His gaze was shuttered. “I guess I wanted you to be someone you’re not.”
“Me too,” she whispered, then turned and walked away.
When she got home, she would put away her top hat and her breeches and her tailcoat. It was past time to return to the life of a debutante in search of a lord. Accept the cage she was meant to live in. The role Society expected of her.
She had no other cards to play.
Chapter 25
Max closed the door and walked back to his office on wooden legs.
Was he disappointed with the realization that Bryony might like his club, might like his body, might like his mind, but it still hadn’t occurred to her to think of them as a team?
Yes. That would always hurt.
But it wasn’t her fault.
He was the one who should have known better from the start. There had been nothing but signs. He had been shown his whole life that his needs didn’t matter as much as others’. His wants were unimportant. His feelings, not a consideration.
She had been the first person to make him believe it wasn’t true. That his desires could hold equal importance. That his experience was just as valid.
Clearly, he was not as intelligent as he had led himself to believe.
That her family had forbidden the match anyway was just as well. Max didn’t want a supplicant’s relationship with Bryony. He wanted everything. Her heart. Her respect. Her soul.
After all, that’s what she had taken from him.
He slumped back in his chair and gazed sullenly at his empty office. He hated how silent it was. Hated that he had let down his guard and changed what he expected from the world.
Without her, it was like each day dawned without music or color.
Before he’d met her, he had preferred it that way. Convinced himself gray and black and shadows were what he deserved. What he needed.
She had given him another perspective. A brighter one, filled with melody and laughter.
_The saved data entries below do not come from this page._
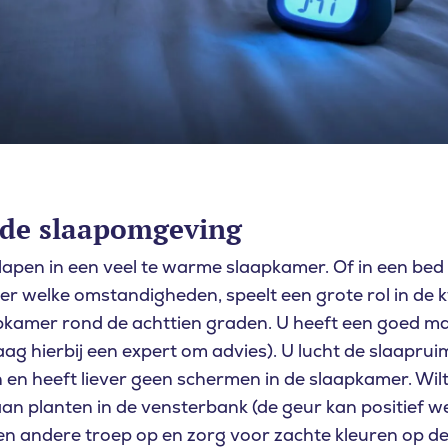
ede slaapomgeving
apen in een veel te warme slaapkamer. Of in een bed 
r welke omstandigheden, speelt een grote rol in de kw
apkamer rond de achttien graden. U heeft een goed mat
g hierbij een expert om advies). U lucht de slaaprui
n en heeft liever geen schermen in de slaapkamer. Wil
an planten in de vensterbank (de geur kan positief 
 en andere troep op en zorg voor zachte kleuren op de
And now there was nothing.
He propped his elbows atop his desk and buried his face in his hands. His temples pounded. He hated to lose her. His heart ached as though it had been squeezed by rough hands and wrung dry.
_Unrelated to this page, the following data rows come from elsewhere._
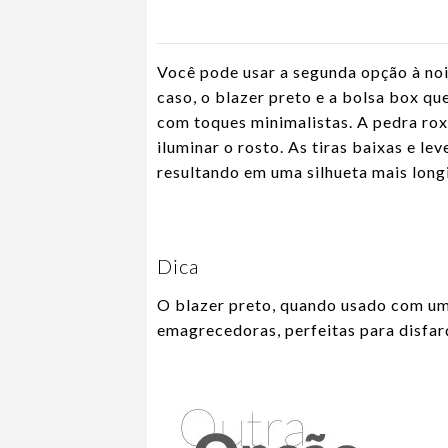
Você pode usar a segunda opção à noit
caso, o blazer preto e a bolsa box q
com toques minimalistas. A pedra roxa
iluminar o rosto. As tiras baixas e le
resultando em uma silhueta mais longi
Dica
O blazer preto, quando usado com uma
emagrecedoras, perfeitas para disfarç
At least he still ran the Cloven Hoof. That was something, was it not? He lifted his head and stared at the empty settee across the room.
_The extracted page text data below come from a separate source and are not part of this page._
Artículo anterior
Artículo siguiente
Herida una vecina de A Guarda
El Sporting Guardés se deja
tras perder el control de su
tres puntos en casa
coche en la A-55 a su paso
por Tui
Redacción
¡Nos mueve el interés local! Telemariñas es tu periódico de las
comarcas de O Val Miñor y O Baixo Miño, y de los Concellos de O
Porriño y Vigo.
Frances was right. The club wasn’t Max’s anymore. In this, at least, he and Bryony had been partners. Every room, every table, every bottle of wine now reminded him of her.
He slapped open his agenda and glared at the week’s entry.
Three more days before she was meant to decide what to do with the deed. Sell the property to him? Or keep it for herself?
He might be angry and he might be hurt. Above all, frustrated that even if they hadn’t argued, they still couldn’t be together. Her mother was only echoing the thoughts of all their peers.
But when it came to business, he knew Bryony well.
This past month, she had worked as hard as he had to optimize and improve every aspect of the Cloven Hoof.